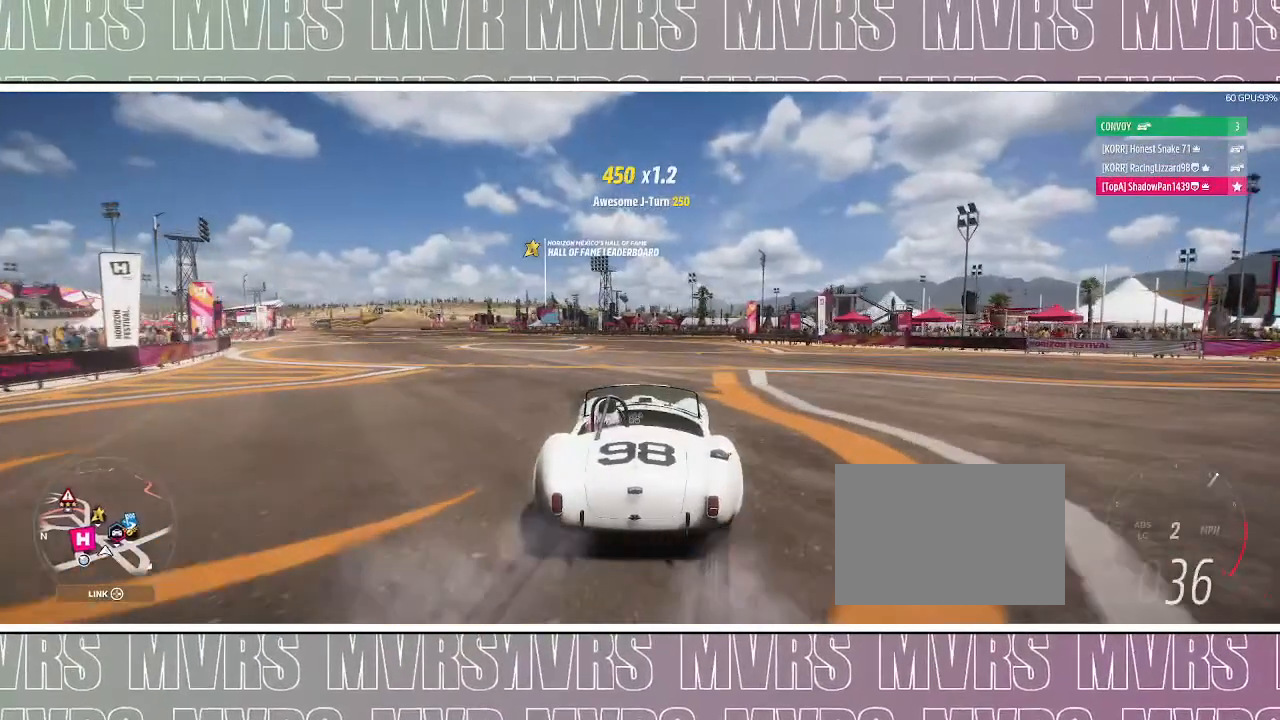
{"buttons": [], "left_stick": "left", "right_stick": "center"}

┄┄┄┄┄┄┄┄┄┄┄┄┄┄┄┄┄┄┄┄

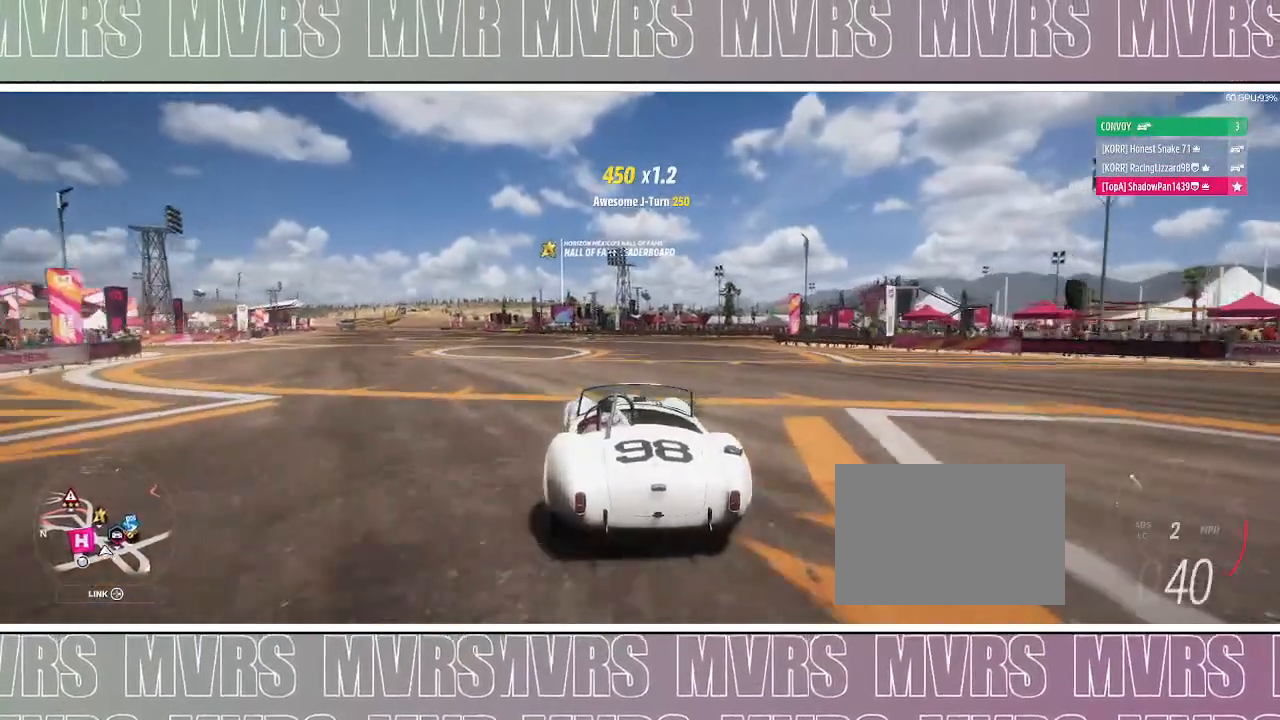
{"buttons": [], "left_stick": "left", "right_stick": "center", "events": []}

┄┄┄┄┄┄┄┄┄┄┄┄┄┄┄┄┄┄┄┄

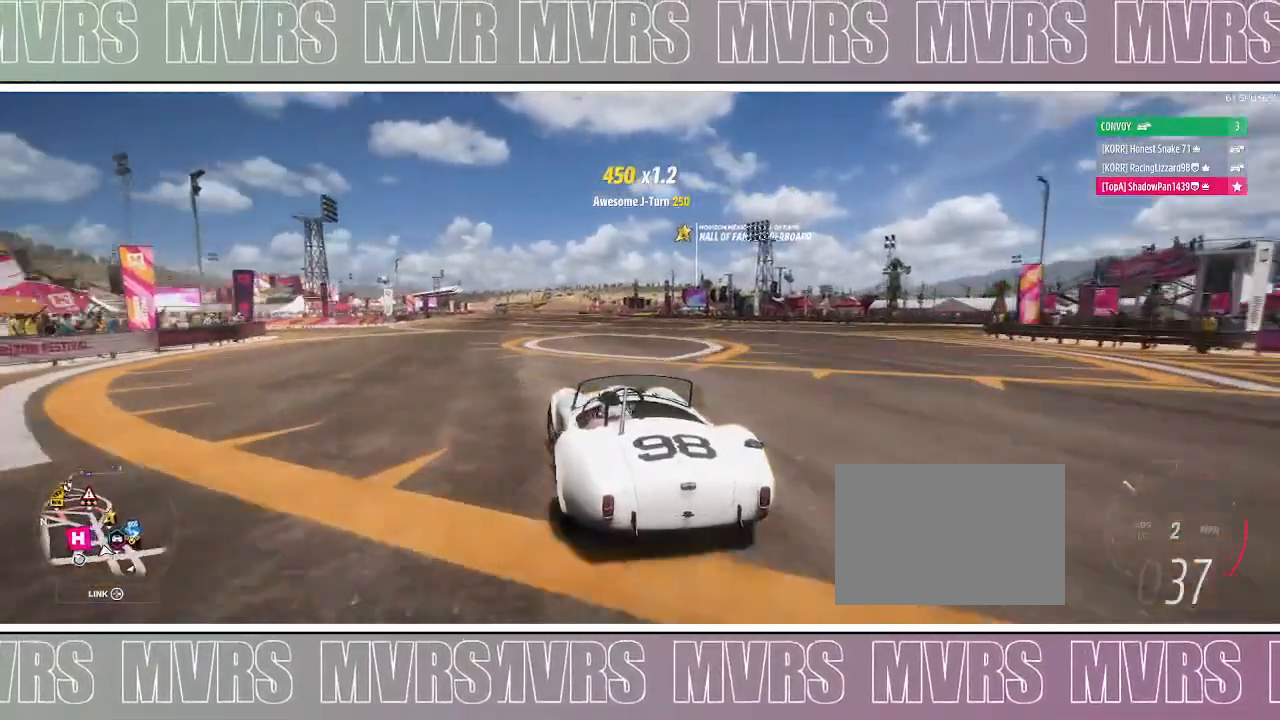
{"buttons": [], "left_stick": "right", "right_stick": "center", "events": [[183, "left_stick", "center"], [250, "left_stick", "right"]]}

┄┄┄┄┄┄┄┄┄┄┄┄┄┄┄┄┄┄┄┄

INSTRUCTIONS FOR THE TASK
With "events" as the search string, filter the records and return each line that has it.

RESULT OF THIS TASK
{"buttons": [], "left_stick": "left", "right_stick": "center", "events": []}
{"buttons": [], "left_stick": "right", "right_stick": "center", "events": [[183, "left_stick", "center"], [250, "left_stick", "right"]]}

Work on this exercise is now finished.